- [Data in this exercise]:
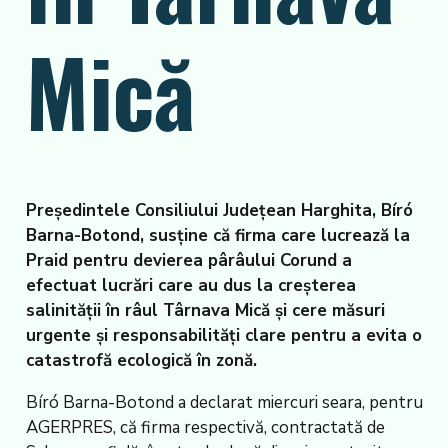
Mică
Președintele Consiliului Județean Harghita, Bíró
Barna-Botond, susține că firma care lucrează la
Praid pentru devierea pârâului Corund a
efectuat lucrări care au dus la creșterea
salinității în râul Târnava Mică și cere măsuri
urgente și responsabilități clare pentru a evita o
catastrofă ecologică în zonă.
Bíró Barna-Botond a declarat miercuri seara, pentru
AGERPRES, că firma respectivă, contractată de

- [Instructions to follow]: Extract the lines from the beginning up to and including the line with "Bíró Barna-Botond a", and copy them exactly. Leave the pictures out of your answer.

- [Problem solution]:
Mică
Președintele Consiliului Județean Harghita, Bíró
Barna-Botond, susține că firma care lucrează la
Praid pentru devierea pârâului Corund a
efectuat lucrări care au dus la creșterea
salinității în râul Târnava Mică și cere măsuri
urgente și responsabilități clare pentru a evita o
catastrofă ecologică în zonă.
Bíró Barna-Botond a declarat miercuri seara, pentru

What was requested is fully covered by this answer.